Compressed sensing with sparse corruptions: Fault-tolerant sparse collocation approximations

The recovery of approximately sparse or compressible coefficients in a Polynomial Chaos Expansion is a common goal in modern parametric uncertainty quantification (UQ). However, relatively little effort in UQ has been directed toward theoretical and computational strategies for addressing the sparse corruptions problem, where a small number of measurements are highly corrupted. Such a situation has become pertinent today since modern computational frameworks are sufficiently complex with many interdependent components that may introduce hardware and software failures, some of which can be difficult to detect and result in a highly polluted simulation result. In this paper we present a novel compressive sampling-based theoretical analysis for a regularized $\ell^1$ minimization algorithm that aims to recover sparse expansion coefficients in the presence of measurement corruptions.
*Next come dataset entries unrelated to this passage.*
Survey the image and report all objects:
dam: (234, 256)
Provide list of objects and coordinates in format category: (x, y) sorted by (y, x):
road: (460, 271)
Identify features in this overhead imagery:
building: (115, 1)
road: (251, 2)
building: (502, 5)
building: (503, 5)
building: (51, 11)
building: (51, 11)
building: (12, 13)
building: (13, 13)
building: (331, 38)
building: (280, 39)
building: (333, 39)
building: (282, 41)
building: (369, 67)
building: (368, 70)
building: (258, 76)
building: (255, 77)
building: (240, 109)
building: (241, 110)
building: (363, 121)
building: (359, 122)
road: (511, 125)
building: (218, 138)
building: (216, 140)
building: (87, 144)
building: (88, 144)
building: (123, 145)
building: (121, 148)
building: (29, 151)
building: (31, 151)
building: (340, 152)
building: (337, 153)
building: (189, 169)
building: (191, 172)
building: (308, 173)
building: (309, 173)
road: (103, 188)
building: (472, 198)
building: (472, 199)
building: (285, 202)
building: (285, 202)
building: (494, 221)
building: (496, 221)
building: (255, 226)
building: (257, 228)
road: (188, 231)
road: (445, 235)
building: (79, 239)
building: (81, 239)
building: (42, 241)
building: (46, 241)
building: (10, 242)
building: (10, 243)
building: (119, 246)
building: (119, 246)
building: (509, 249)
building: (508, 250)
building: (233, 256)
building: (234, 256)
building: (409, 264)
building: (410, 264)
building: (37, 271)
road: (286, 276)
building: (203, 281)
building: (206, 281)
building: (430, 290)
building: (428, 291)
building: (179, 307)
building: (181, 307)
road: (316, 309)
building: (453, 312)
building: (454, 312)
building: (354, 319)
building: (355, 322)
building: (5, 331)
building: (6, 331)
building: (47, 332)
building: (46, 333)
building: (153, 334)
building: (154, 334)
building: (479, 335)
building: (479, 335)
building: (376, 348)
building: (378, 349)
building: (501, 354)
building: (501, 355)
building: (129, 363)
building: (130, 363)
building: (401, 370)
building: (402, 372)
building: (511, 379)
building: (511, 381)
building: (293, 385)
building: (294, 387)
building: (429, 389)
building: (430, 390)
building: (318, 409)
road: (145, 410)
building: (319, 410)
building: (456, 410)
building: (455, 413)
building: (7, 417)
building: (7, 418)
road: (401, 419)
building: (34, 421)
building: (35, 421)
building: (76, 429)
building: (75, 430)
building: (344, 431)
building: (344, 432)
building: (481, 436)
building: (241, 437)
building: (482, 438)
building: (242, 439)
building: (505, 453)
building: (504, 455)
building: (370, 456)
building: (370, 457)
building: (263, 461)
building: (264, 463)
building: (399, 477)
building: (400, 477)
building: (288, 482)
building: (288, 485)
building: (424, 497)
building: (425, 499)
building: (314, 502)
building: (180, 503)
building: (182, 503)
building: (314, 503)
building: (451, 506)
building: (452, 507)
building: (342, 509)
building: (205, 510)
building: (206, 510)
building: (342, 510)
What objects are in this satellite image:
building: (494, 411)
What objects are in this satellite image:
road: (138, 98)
Our recovery results are uniform, and prescribe algorithmic regularization parameters in terms of a user-defined a priori estimate on the ratio of measurements that are believed to be corrupted. We also propose an iteratively reweighted optimization algorithm that automatically refines the value of the regularization parameter, and empirically produces superior results. Our numerical results test our framework on several medium-to-high dimensional examples of solutions to parameterized differential equations, and demonstrate the effectiveness of our approach.